Procedure più rigorose per selezionare i manager della sanità in Sicilia. per la selezione dei futuri direttori generali delle aziende e degli enti del servizio sanitario della Regione. La giunta di Renato Schifani ha approvato la proposta di istituzione di un organismo che sarà incaricato di selezionare terne di candidati da cui l’assessore alla Salute individuerà i nomi manager da sottoporre al governo.

Le procedure per scegliere i manager della sanità in Sicilia

«È un sistema innovativo – dice il presidente della Regione Renato Schifani -. Che garantirà la scelta dei candidati migliori rispetto al ruolo che andranno a ricoprire, all’insegna della massima trasparenza e competenza. Sono condizioni imprescindibili che perseguiamo per una sanità sempre più efficiente, a garanzia del diritto alla salute dei siciliani. Avevo annunciato in Parlamento – ricorda Schifani – l’approvazione di questo provvedimento. E il mio governo si è dimostrato, ancora una volta, coerente e tempestivo. I dirigenti nominati saranno chiamati ad attuare la nuova strategia che il mio governo sta definendo per imprimere una svolta al sistema. Saremo estremamente attenti e rigorosi nella fase di valutazione e di selezione, ma anche nella verifica costante dell’operato dei manager e dei risultati che otterranno».

La nuova commissione

La nuova commissione sarà nominata dal presidente della Regione. Sarà costituita da tre esperti, uno dei quali designato da Agenas (l’agenzia nazionale per i servizi sanitari regionali), uno dalla Conferenza dei rettori delle università italiane e uno nominato dallo stesso presidente della Regione. Le nuove procedure per la scelta dei manager della sanità in Sicilia prevedono una procedura a doppio livello.

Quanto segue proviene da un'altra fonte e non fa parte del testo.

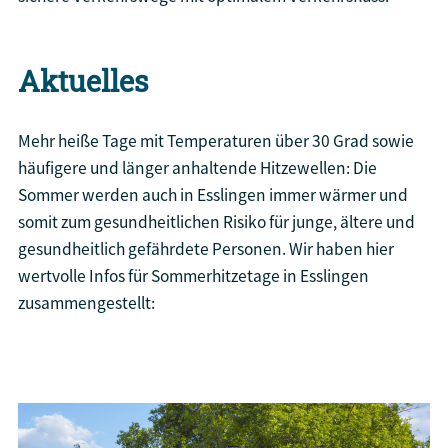
Aktuelles
Mehr heiße Tage mit Temperaturen über 30 Grad sowie
häufigere und länger anhaltende Hitzewellen: Die
Sommer werden auch in Esslingen immer wärmer und
somit zum gesundheitlichen Risiko für junge, ältere und
gesundheitlich gefährdete Personen. Wir haben hier
wertvolle Infos für Sommerhitzetage in Esslingen
zusammengestellt:
Kühle Tipps für heiße Tage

La procedura a doppio livello

Una prima commissione, già prevista dalla norma nazionale con il decreto legislativo 171 del 2016, valuterà le candidature tra gli iscritti all’elenco nazionale dei direttori generali. Che avranno partecipato all’avviso pubblico emanato per l’assegnazione degli incarichi in Sicilia. Sarà stilata una rosa di idonei, sulla base dell’esame di titoli e di un colloquio. Una sorta di albo regionale dal quale il nuovo organismo istituito oggi selezionerà, per ogni singola azienda, una terna di candidati tra quanti avranno risposto alla manifestazione di interesse alla nomina a manager. I candidati potranno essere anche chiamati a un colloquio per accertarne le caratteristiche professionali. Da quella terna, l’assessore alla Salute sceglierà il nome da proporre infine alla giunta per la designazione definitiva a capo delle Asp o degli ospedali.

Ogni candidato potrà essere inserito in più di una terna. Sia le rose di idonei che le terne avranno validità per un triennio. La nuova procedura non si applicherà ai Policlinici universitari, per i quali si segue un iter differente: è il rettore del singolo ateneo a fornire all’assessore alla Salute la terna di nomi tra i quali la Regione sceglie il direttore generale.